Which lines of the records contain the word "Liqueur"? Copy each one.

[Stored data entries]
--*--

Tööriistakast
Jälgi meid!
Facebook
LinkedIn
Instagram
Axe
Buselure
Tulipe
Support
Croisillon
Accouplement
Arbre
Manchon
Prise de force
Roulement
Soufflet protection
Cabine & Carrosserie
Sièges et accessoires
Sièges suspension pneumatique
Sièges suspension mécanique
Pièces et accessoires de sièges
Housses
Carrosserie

--*--

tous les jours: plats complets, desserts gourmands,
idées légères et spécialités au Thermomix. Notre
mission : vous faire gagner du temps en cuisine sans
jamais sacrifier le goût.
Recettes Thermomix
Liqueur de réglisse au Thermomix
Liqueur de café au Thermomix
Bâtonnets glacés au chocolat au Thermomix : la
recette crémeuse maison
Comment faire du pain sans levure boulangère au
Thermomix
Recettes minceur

--*--

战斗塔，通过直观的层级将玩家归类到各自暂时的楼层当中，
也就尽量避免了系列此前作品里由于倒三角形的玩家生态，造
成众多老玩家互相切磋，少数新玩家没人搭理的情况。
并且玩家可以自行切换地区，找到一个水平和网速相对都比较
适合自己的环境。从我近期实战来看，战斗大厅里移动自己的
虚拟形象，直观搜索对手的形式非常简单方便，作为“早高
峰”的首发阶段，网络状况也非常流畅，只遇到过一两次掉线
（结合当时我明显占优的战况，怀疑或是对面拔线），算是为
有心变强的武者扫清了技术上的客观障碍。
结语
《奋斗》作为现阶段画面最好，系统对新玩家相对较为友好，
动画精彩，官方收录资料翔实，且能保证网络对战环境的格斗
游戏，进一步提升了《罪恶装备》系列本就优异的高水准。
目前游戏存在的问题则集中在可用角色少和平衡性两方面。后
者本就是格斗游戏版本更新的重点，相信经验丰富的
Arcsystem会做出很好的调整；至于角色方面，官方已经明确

--*--

Exercise solution:
Liqueur de réglisse au Thermomix
Liqueur de café au Thermomix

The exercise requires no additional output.